2. The agent said they can provide me with a written statement showing the rent record for a specified period. I could not offer utilities bills, such as gas, electricity and water as rental fee includes all bills. But I am able to offer home internet bill, mobile phone bill and bank statement with my residential address. Is it enough to prove that I have live in a specified regional area for two years?

3. As for working, I am wondering if I have to get a job regarding my major or skill assessment.

4. Do I have to get a contract from an employer in order to prove that I have a full time job in a specified regional area for at least 12 months? If the employer is willing to provide an employment reference including my position, responsibilities, the employer’s contact number and company address, must I have a contract from an employer?

5. The head office of the company is located in Brisbane, I work at its branch in a specified regional area, so is it ok to show that I work in a regional area?

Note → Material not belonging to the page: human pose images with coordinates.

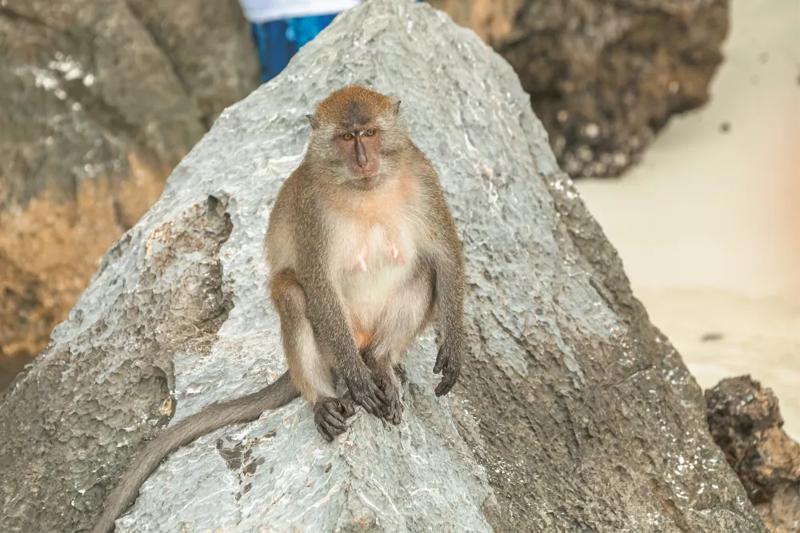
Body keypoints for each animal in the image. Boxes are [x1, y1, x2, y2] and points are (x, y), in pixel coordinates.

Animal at [91, 85, 465, 533]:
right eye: (347, 137)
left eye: (370, 133)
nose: (363, 159)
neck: (366, 190)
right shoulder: (311, 210)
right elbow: (318, 283)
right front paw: (358, 383)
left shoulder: (423, 177)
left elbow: (444, 257)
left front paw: (453, 349)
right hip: (333, 342)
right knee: (292, 292)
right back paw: (328, 396)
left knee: (424, 272)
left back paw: (379, 360)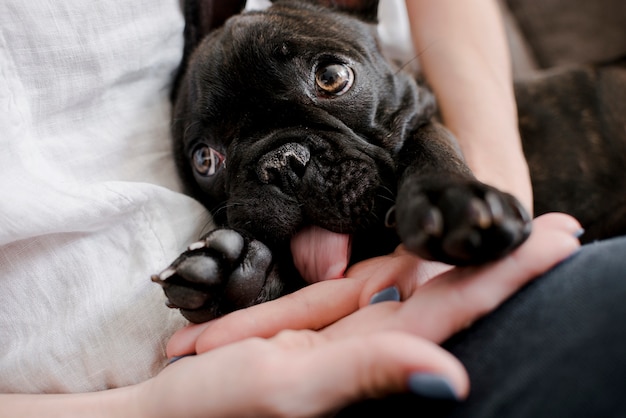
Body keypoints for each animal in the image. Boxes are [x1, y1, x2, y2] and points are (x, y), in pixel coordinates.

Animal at [151, 0, 624, 324]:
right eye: (204, 159)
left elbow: (428, 143)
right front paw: (231, 275)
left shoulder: (426, 119)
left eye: (332, 78)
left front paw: (451, 200)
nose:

6. Is there any requirement regarding wage of working? I can work in the company for at least 35 hours every week, but the wage is below the Australian minimum wage, so could such evidence of working be accepted to meet the working condition? 

7. Once I meet two conditions, living for two years and working for 12 months, I am eligible to apply for visa 887. After lodging the application and documents, could I move to other places or move back to metropolis? Do I have to continue to live in a specified regional area until I received the visa decision?


----------



## getjaleel (Feb 7, 2015)

*Need Help!*

Hi Mark,
I have seen your replies on couple of queries made pertaining to 887 Visa and have the same with slight additions on this.
I am on 475 Regional Visa.

Do I do a Stat Dec for a period where I have rented a private room with one of the family known to me.
I lived with the family starting from 15 April 2013 - 26 Aug 2013

I have lived in other parts of Regional area as I picked up couple of contractual works,specially one of my stay was for 2 months Townsville,QLD (Do I just provide a Stat declaration on this) 26 Aug 2013 - 26 Oct 2013

And then went back to same family to live with starting 26 Oct 2013 - 20 Jan 2014.

Also during my stay in Australia , I visited my homeland for period of 2 Month and returned back to the same Regional address and this is in records with Immigration department as per initial registry made with them.

I spoke to immigration dept and they said if the address was same when you left and returned back to country the period is covered. Hope I have not be misguided here.

Also the Stat Dec does it need to be self signed and attested by JP or does it require the Party's signature validating your statement made in the Declaration.

Thanks
MJA


----------



## abhijith (Sep 4, 2015)

*887*

Hiee..

I have applied 887 on 2nd September..! But I haven't received any bridging Visa..! Does any one have any idea on whats going on..??


----------